## [课堂活动 1]
根据细胞培养问答，取出冷冻管后应放入多少摄氏度的水浴箱中解冻？
## [课堂活动 2]
请从细胞培养问答中摘录一段原文：从含有“三维细胞培养系统如今很好的应”的那句话开始，到“6.欲将一般动物细胞离心下来，其离心速率应为多少转速？”结束。

## [引文选段]
□ □ □ □ □ □ □

三维细胞培养系统如今很好的应用在科研实验中，今天就来介绍细胞培养的一些常见问题解答：
　　1.冷冻管应如何解冻？
　　取出冷冻管后须立即放入37℃水浴箱中快速解冻，轻摇冷冻管使其在1分钟内全部融化，并注意水面不可超过冷冻管盖沿，否则易发生污染情形。
　　2.可否使用与原先培养条件不同之培养基？
　　不能；每一细胞株均有其特定使用且已适应之细胞培养基，若骤然使用和原先提供之培养条件不同之培养基，细胞大都无法立即适应，造成细胞无法存活。
　　3.悬浮性细胞应如何继代处理？
　　一般仅需持续加入新鲜培养基于原三维细胞培养系统角瓶中，稀释细胞浓度即可，若培养液太多时，可将培养角瓶口端稍微抬高，直到无法容纳为止。分瓶时取出一部份含细胞之培养液至另一新的培养角瓶，加入新鲜培养基稀释至适当浓度，重复前述步骤即可。
　　6.欲将一般动物细胞离心下来，其离心速率应为多少转速？
　　欲回收动物细胞，其离心速率一般为1,000rpm)，5-10分钟，过高之转速，将造成细胞死亡。
　　7.细胞之接种密度为何？
　　依照细胞株基本数据上之接种密度或稀释分盘之比例接种即可。细胞数太少或稀释的太多亦是造成细胞无法生长之一重要原因。
　　8.冷冻保存细胞之方法？
　　方法一：冷冻管置于4℃30~60分钟→(-20°C30分钟*)→-80℃16~18小时(或隔夜)→液氮槽长期储存。
　　方法二：冷冻管置于已设定程序之可程序降温机中每分钟降1-3°C至–80℃以下，再放入液氮槽长期储存。
　　-20℃不可超过1小时，以防止冰晶过大，造成细胞大量死亡，亦可跳过此步骤直接放入-80℃冰箱中，惟存活率稍微降低一些。
　　9.购买之细胞死亡或细胞存活率不佳可能原因？
　　研究人员在细胞培养时出现存活率不佳，常见原因可归纳为：
　　培养基使用错误或培养基品质不佳。血清使用错误或血清的品质不佳。解冻过程错误。冷冻细胞解冻后，加以洗涤细胞和离心。悬浮细胞误认为死细胞。培养温度使用错误。细胞置于80℃太久。

□ □ □ □ □ □ □

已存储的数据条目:
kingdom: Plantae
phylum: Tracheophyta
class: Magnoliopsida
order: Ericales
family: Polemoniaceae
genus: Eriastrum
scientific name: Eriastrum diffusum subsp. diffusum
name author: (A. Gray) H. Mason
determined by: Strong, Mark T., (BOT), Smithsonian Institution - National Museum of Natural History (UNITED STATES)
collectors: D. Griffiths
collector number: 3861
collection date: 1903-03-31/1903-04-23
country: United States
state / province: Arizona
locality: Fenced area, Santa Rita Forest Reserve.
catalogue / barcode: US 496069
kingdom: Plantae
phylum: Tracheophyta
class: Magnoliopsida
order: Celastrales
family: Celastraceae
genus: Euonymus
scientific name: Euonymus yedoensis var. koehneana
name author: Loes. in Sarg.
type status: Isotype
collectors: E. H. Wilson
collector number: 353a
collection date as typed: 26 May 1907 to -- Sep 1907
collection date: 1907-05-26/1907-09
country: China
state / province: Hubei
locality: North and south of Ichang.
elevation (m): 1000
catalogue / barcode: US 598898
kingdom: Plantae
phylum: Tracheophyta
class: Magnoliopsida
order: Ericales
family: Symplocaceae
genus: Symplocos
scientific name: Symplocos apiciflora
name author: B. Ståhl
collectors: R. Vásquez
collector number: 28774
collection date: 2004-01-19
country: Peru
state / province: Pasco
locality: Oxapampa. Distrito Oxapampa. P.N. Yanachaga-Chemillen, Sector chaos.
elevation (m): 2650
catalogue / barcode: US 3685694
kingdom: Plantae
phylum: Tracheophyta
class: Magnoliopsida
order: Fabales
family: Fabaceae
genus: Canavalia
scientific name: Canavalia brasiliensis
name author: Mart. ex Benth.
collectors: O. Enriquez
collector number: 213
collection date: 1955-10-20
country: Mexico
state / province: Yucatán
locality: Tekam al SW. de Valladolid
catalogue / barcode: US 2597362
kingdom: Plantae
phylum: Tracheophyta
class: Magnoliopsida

□ □ □ □ □ □ □

## [参考答案 1]
37℃。

## [参考答案 2]
三维细胞培养系统如今很好的应用在科研实验中，今天就来介绍细胞培养的一些常见问题解答：
　　1.冷冻管应如何解冻？
　　取出冷冻管后须立即放入37℃水浴箱中快速解冻，轻摇冷冻管使其在1分钟内全部融化，并注意水面不可超过冷冻管盖沿，否则易发生污染情形。
　　2.可否使用与原先培养条件不同之培养基？
　　不能；每一细胞株均有其特定使用且已适应之细胞培养基，若骤然使用和原先提供之培养条件不同之培养基，细胞大都无法立即适应，造成细胞无法存活。
　　3.悬浮性细胞应如何继代处理？
　　一般仅需持续加入新鲜培养基于原三维细胞培养系统角瓶中，稀释细胞浓度即可，若培养液太多时，可将培养角瓶口端稍微抬高，直到无法容纳为止。分瓶时取出一部份含细胞之培养液至另一新的培养角瓶，加入新鲜培养基稀释至适当浓度，重复前述步骤即可。
　　6.欲将一般动物细胞离心下来，其离心速率应为多少转速？